The death penalty for those convicted of murder is still favoured by two thirds of the population and not by one third. Thankfully from the look of it this support is seeing a(nother) decline in recent years.

Other than such outrageously high support for capital punishment in a country that often professes to be Christian (and indeed is perceived in this way by much of the world), what I find equally disturbing is the stark contrasts when support is broken down into sub-groups.

So in terms of 'race' 68% of whites support it contrasted with Hispanics at 52% and 42% for blacks. In terms of voting Republicans are at 73-84% in support of it depending on how 'liberal' they are (either way it is far above the national average) and Democrats are (mercifully) at 37%-55%.
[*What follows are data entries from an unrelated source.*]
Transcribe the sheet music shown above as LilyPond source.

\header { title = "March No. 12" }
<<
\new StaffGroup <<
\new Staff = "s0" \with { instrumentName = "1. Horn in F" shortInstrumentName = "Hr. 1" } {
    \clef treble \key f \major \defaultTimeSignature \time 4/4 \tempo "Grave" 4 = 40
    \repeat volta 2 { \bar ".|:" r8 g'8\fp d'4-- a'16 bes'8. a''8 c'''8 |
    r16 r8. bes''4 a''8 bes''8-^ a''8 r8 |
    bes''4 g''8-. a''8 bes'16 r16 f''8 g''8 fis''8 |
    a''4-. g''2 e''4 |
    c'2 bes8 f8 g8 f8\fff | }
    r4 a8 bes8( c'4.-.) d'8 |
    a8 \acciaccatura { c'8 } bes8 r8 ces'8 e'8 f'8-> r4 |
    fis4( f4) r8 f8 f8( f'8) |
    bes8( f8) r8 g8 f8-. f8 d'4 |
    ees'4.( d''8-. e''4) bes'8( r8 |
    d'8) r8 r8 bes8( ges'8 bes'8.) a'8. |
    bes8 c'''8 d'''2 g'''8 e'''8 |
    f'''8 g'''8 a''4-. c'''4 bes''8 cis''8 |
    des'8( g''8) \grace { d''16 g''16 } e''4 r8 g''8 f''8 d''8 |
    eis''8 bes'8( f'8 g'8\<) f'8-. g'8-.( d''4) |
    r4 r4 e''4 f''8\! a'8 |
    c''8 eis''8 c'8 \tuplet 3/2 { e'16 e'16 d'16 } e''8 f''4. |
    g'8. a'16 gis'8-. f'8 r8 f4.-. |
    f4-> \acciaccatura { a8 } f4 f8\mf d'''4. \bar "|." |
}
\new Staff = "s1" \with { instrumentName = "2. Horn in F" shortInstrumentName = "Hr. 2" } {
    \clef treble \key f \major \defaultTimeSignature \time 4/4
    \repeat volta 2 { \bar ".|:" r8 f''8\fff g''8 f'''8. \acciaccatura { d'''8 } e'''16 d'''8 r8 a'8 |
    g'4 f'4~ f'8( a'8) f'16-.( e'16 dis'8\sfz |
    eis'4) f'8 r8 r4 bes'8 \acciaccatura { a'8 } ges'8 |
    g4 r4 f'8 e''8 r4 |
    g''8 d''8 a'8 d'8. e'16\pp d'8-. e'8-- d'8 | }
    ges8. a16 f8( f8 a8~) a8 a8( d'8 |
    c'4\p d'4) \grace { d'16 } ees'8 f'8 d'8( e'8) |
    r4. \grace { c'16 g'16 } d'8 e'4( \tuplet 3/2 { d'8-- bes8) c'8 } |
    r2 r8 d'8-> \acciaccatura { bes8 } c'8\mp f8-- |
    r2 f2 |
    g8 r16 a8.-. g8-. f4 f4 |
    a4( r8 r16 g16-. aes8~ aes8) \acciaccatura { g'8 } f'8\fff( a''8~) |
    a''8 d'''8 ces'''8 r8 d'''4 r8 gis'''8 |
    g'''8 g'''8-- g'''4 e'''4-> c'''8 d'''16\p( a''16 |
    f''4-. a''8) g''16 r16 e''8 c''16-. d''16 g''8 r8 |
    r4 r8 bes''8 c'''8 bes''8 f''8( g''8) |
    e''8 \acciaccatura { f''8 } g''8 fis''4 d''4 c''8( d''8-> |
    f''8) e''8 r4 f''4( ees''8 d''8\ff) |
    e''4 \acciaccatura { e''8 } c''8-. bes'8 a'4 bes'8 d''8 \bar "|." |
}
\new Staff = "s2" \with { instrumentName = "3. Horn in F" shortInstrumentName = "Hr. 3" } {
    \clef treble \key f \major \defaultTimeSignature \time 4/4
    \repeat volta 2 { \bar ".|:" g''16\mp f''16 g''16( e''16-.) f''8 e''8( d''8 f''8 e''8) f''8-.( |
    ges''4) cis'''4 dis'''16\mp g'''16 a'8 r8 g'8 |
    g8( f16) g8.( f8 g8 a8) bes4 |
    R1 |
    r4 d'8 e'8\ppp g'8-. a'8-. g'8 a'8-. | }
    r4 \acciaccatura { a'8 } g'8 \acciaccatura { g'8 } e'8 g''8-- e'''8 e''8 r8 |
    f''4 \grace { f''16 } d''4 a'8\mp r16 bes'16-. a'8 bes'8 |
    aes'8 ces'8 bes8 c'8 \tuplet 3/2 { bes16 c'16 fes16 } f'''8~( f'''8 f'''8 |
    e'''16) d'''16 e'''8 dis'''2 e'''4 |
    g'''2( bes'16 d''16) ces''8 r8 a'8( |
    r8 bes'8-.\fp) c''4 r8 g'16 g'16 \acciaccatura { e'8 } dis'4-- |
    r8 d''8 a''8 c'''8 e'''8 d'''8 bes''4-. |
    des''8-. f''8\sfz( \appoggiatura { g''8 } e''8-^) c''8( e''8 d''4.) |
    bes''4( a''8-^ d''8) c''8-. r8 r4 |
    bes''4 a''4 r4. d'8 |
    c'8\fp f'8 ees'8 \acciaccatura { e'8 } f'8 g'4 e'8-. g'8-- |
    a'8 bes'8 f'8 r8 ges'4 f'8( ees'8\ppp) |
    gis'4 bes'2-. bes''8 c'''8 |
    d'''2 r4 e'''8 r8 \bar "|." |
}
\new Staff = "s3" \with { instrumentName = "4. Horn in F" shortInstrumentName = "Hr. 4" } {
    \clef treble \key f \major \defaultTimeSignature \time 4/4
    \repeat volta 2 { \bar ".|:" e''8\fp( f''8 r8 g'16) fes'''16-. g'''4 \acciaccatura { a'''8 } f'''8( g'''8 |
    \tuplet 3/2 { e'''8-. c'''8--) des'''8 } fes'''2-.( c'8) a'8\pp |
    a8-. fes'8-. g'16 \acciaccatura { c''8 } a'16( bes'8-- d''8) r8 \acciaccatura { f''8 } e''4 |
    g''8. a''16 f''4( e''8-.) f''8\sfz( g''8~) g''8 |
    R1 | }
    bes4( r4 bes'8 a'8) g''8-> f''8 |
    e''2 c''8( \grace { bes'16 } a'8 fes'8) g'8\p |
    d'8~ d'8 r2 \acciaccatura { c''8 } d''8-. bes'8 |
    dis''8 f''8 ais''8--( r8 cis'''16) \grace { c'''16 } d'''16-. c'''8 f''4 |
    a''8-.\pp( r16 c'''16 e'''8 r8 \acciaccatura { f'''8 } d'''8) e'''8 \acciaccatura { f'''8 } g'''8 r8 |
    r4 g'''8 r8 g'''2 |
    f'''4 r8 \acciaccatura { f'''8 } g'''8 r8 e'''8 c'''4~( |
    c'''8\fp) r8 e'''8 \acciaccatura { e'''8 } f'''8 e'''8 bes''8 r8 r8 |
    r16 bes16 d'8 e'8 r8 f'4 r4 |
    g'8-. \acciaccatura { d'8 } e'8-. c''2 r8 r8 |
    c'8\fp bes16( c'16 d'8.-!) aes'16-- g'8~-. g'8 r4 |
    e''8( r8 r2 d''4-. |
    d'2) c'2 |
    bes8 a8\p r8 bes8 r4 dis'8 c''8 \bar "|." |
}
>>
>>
But what I find most terrible is that amongst white protestants support is at 73-77%!! This is outrageous frankly. For a group of people who proclaim (often viciously) that they follow a man who preached forgiveness for one's enemies, grace as the solution to human sin (whether you want to cast it in terms of Original Sin or a human tendency towards selfishness etc) and love for all including the despised and criminal... well, I don't know what is going on there.

I'm not wanting to cast any stones here but to me those figures suggest that something has clearly gone very, very wrong with those followers of Christ and their understanding of his life and message.

Tuesday, 17 January 2012

Zebrafish Brain

I'll hopefully be scanning some of these little blighters at the end of next month. Here is a fantastic video of a zebrafish brain developing over the first three days of life.



More information and courtesy of the hard work of the European Molecular Laboratory.

Zebrafish are an exciting new avenue that medical research is now pursuing... if you feel inclined you could donate to those nice folks at the British Heart Foundation to help fund such research. Although none of my own at the moment I point out so I'm not trying to get you to pay for my work or anything.